Desert Sun: Palm Springs projects $76 million shortfall due to coronavirus pandemic
Amid the coronavirus pandemic and related shutdowns, Palm Springs is anticipating a budget deficit of $76.4 million between the fiscal year that ends in June and the one that begins in July, according to a staff report issued Monday that outlines the stark reality of the city’s financial outlook.
Tourism revenue has helped build up the services in the city of Palm Springs over the past 15 years, with hotel bed and sales tax revenue paying for many of the amenities the city provides.

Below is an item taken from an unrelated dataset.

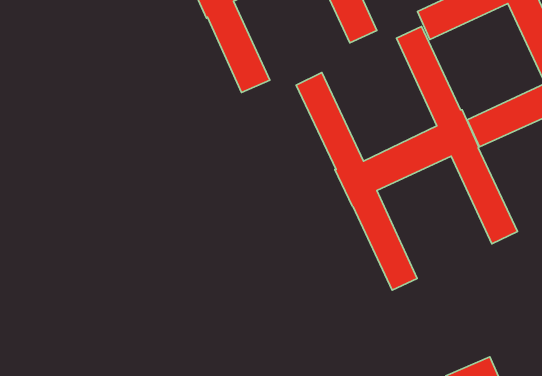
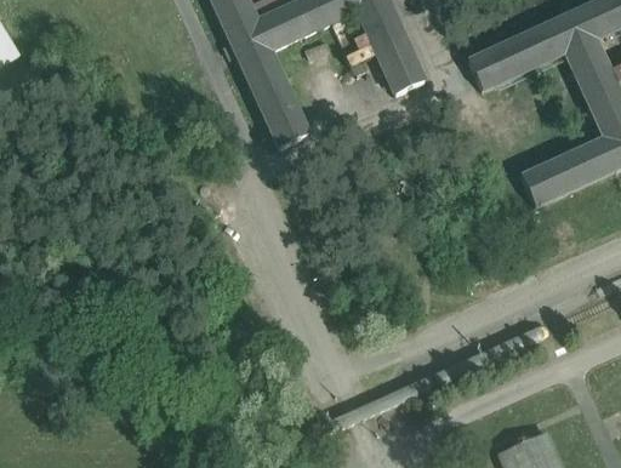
building: [296,26,517,290] -> none

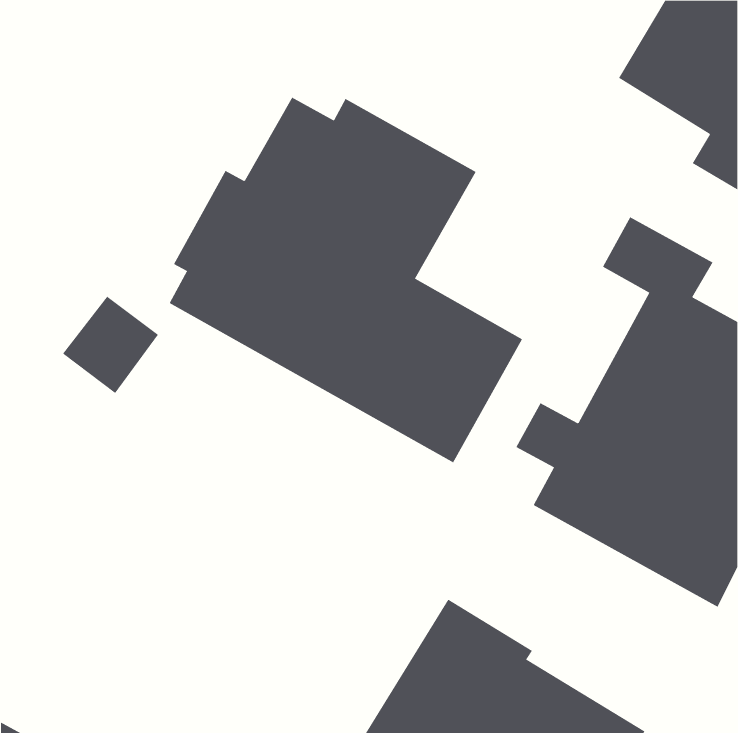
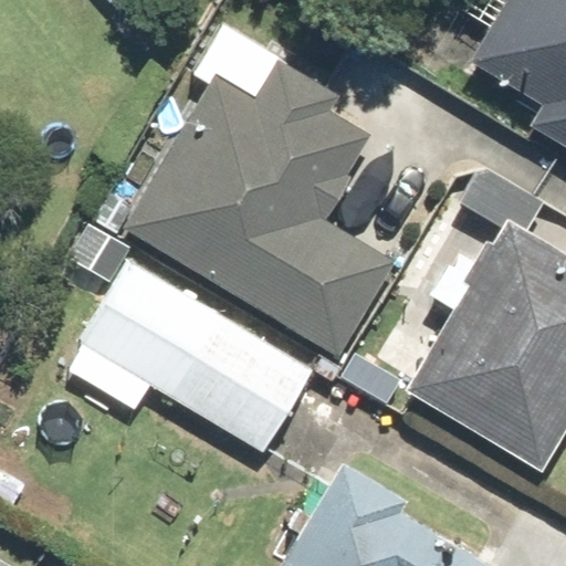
building: none -> [80,260,314,454]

But the city’s financial fate and the future of services like the swim center, library and robust public safety are now closely tied to how fast the economy can recover. The city does not have sufficient unrestricted reserves to cover the anticipated shortfall.
Monday’s report was released in anticipation of a City Council meeting scheduled for Thursday where officials will review the figures and discuss their options. The city’s overall budget in 2019-2020 was $121 million, so the $29 million deficit anticipated for this fiscal year alone amounts to a 24% shortfall.
The city’s hotel tax revenue has more than tripled in the years since the last recession, from $12 million in 2009 to $37 million that was expected this fiscal year. This growth has fueled improvements in the city’s services—like the highest level of police officers among cities in the Coachella Valley, and the opening of a fifth fire station. That era of growth has effectively been halted by the virus, and personnel cuts are expected in both the police and fire departments, according to the report.
The report cautions that the estimates are subject to change. But “given the uncertainty of when the state and local economy will be able to open, which will likely be in phases over time, the process toward full recovery to pre-COVID revenue levels for the City will likely take months if not years,” the report warns.
Hence, the ability of Palm Springs to provide higher levels of services associated with a “full-service city” model is not sustainable given these unprecedented circumstances, the report warned.